Yahoo – AFP,
29 April 2015
Brazzaville (AFP) - Two African leaders torched five tonnes of seized ivory on Wednesday as an international conference on tackling illegal exploitation of wildlife opened in the Republic of Congo.
Brazzaville (AFP) - Two African leaders torched five tonnes of seized ivory on Wednesday as an international conference on tackling illegal exploitation of wildlife opened in the Republic of Congo.
Congo's
President Denis Sassou Nguesso and his Chadian counterpart Idriss Deby set the
stock of elephant tusks on fire in the capital Brazzaville.
"We
are drawing a line and this is a break with a sad past.

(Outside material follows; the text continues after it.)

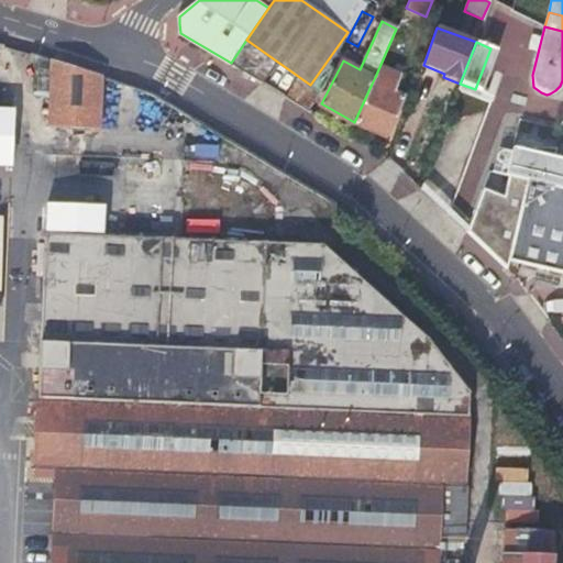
[(490,48),(475,89),(479,91),(496,50),(490,48)]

From now on, we will be
harder(on poachers)," said Congo's Forest Industry and Sustainable
Development Minister Henri Djombo.
Authorities
in Congo have in the past claimed that poaching is still a "minor
phenomenon" because the elephant population has increased from 10,000 in
the 1980s to over 40,000 today.
In Africa
as a whole however, the elephant population is under threat -- there are
450,000 left today compared to 1.2 million in the 1980s.
"Burning
five tonnes of ivory is relatively large, but it is a small amount when you
consider the amount that is trafficked globally," Stephanie Vergniault,
president of SOS Elephants, told AFP.
"This
destruction is a message to consumers and ivory traffickers."
Kenya in
March burned 15 tonnes of elephant ivory -- worth about $30 million (27 million
euros) on the black market -- and vowed to destroy its entire stockpile of
illegal tusks by the end of the year.
Ministers
from Africa and global experts are meeting in Brazzaville to discuss strategies
to stem unregulated logging, poaching and smuggling of animals.
Elephant
hunting is often organised by international criminal networks to supply the
illegal ivory market, mainly in Asia, with some profits thought to fund
regional conflicts and militants.
The value
of illegal activities ranges from anywhere between $70 billion to $213 billion
annually, according to a 2014 joint UN and Interpol report.
"Global
environmental crime... is helping finance criminal, militia and terrorist
groups and threatening the security and sustainable development of many
nations," the report said.
Last month,
conservation experts met in Botswana, issuing dire warnings over the booming
illegal wildlife trade that threatens the survival of not just elephants, but
rhinos, tigers and other endangered species.